Libya: IS fleeing southwards dodging inexistent airstrikes

Libya: IS fleeing southwards dodging inexistent airstrikes

Intelligence sources have claimed that the militants of the IS group in Libya have begun to flee southwards and could be heading to neighboring Sahel countries as fears over western airstrikes increase.

Colonel Mahamane Laminou Sani, Director of Niger’s armed forces documentation and military intelligence agency, confirmed that militants of the extremist group are “moving towards southern Libya” and added that “if something like that happens, the whole Sahel is affected.”

According to reports emerging from the coastal town of Sirte, an IS stronghold, the group is evacuating some districts and fighters were building defenses around the city. The arrival of IS in the Sahara desert could lead to clashes with rival group, Al-Qaeda in the Maghreb (AQIM) based in the desert.

Laurence Aida Ammour, a consultant and Sahel security expert, told participants at the ongoing annual Flintlock counter-terrorism conference in Senegal, held under the US military Africa Command, that airstrikes against IS in Libya would create a “mercury effect” as fighters will seek refuge in all directions including towards “Niger, Chad, Burkina Faso and Benin.” With the presence of Boko Haram in Nigeria, an IS affiliate, the situation in the Sahel could worsen.

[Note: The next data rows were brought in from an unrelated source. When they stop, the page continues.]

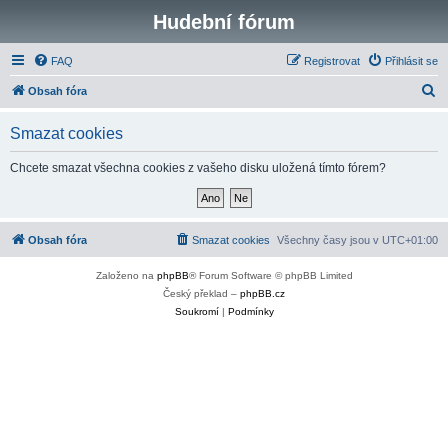
Hudební fórum
FAQ
Registrovat
Přihlásit se
H
Obsah fóra
l
Smazat cookies
e
d
Chcete smazat všechna cookies z vašeho disku uložená tímto fórem?
a
t
Obsah fóra
Smazat cookies
Všechny časy jsou v
UTC+01:00
Založeno na
phpBB
® Forum Software © phpBB Limited
Český překlad –
phpBB.cz
Soukromí
|
Podmínky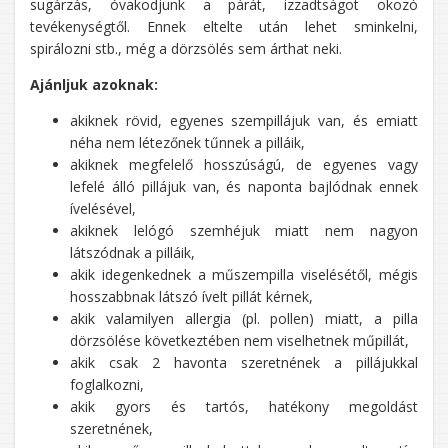
sugárzás, óvakodjunk a párát, izzadtságot okozó
tevékenységtől. Ennek eltelte után lehet sminkelni,
spirálozni stb., még a dörzsölés sem árthat neki.
Ajánljuk azoknak:
akiknek rövid, egyenes szempillájuk van, és emiatt
néha nem létezőnek tűnnek a pilláik,
akiknek megfelelő hosszúságú, de egyenes vagy
lefelé álló pillájuk van, és naponta bajlódnak ennek
ívelésével,
akiknek lelógó szemhéjuk miatt nem nagyon
látszódnak a pilláik,
akik idegenkednek a műszempilla viselésétől, mégis
hosszabbnak látszó ívelt pillát kérnek,
akik valamilyen allergia (pl. pollen) miatt, a pilla
dörzsölése következtében nem viselhetnek műpillát,
akik csak 2 havonta szeretnének a pillájukkal
foglalkozni,
akik gyors és tartós, hatékony megoldást
szeretnének,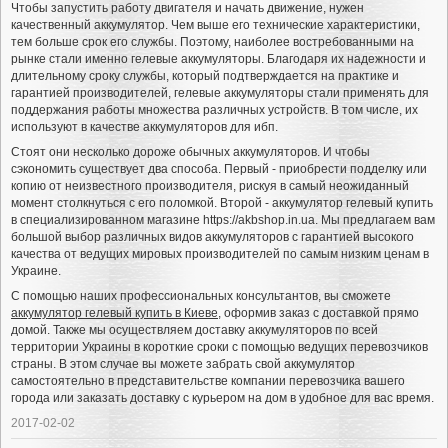
Чтобы запустить работу двигателя и начать движение, нужен
качественный аккумулятор. Чем выше его технические характеристики,
тем больше срок его службы. Поэтому, наиболее востребованными на
рынке стали именно гелевые аккумуляторы. Благодаря их надежности и
длительному сроку службы, который подтверждается на практике и
гарантией производителей, гелевые аккумуляторы стали применять для
поддержания работы множества различных устройств. В том числе, их
используют в качестве аккумуляторов для ибп.
Стоят они несколько дороже обычных аккумуляторов. И чтобы
сэкономить существует два способа. Первый - приобрести подделку или
копию от неизвестного производителя, рискуя в самый неожиданный
момент столкнуться с его поломкой. Второй - аккумулятор гелевый купить
в специализированном магазине https://akbshop.in.ua. Мы предлагаем вам
большой выбор различных видов аккумуляторов с гарантией высокого
качества от ведущих мировых производителей по самым низким ценам в
Украине.
С помощью наших профессиональных консультантов, вы сможете
аккумулятор гелевый купить в Киеве
, оформив заказ с доставкой прямо
домой. Также мы осуществляем доставку аккумуляторов по всей
территории Украины в короткие сроки с помощью ведущих перевозчиков
страны. В этом случае вы можете забрать свой аккумулятор
самостоятельно в представительстве компании перевозчика вашего
города или заказать доставку с курьером на дом в удобное для вас время.
2017-02-02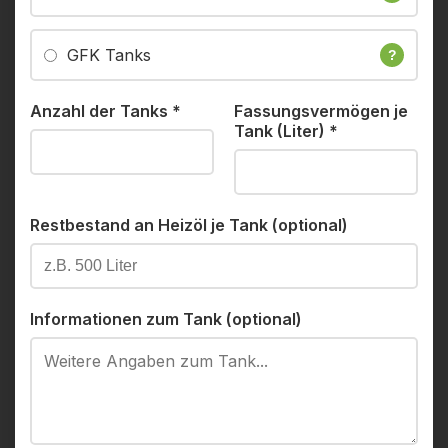
GFK Tanks
?
Anzahl der Tanks
*
Fassungsvermögen je
Tank (Liter)
*
Restbestand an Heizöl je Tank (optional)
Informationen zum Tank (optional)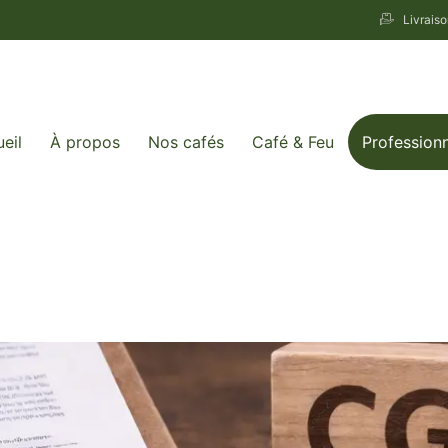
Livrais
eil
À propos
Nos cafés
Café & Feu
Profession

Chad is already fighting Boko Haram along its border and Colonel Khassim Moussa, head of Chad’s Special Antiterrorism Group, said northern traditional and religious leaders have been informed to stop the extremists from entering the country as he blamed NATO for the Libyan chaos saying “it’s them who got involved in Libya, it’s up to them to fix it.”

The effect of the Libyan war is already being felt in Sudan where the government accused Sudanese rebel groups of being behind the recent clashes in the southern Libyan town of Kufra where violence has been raging for 3days.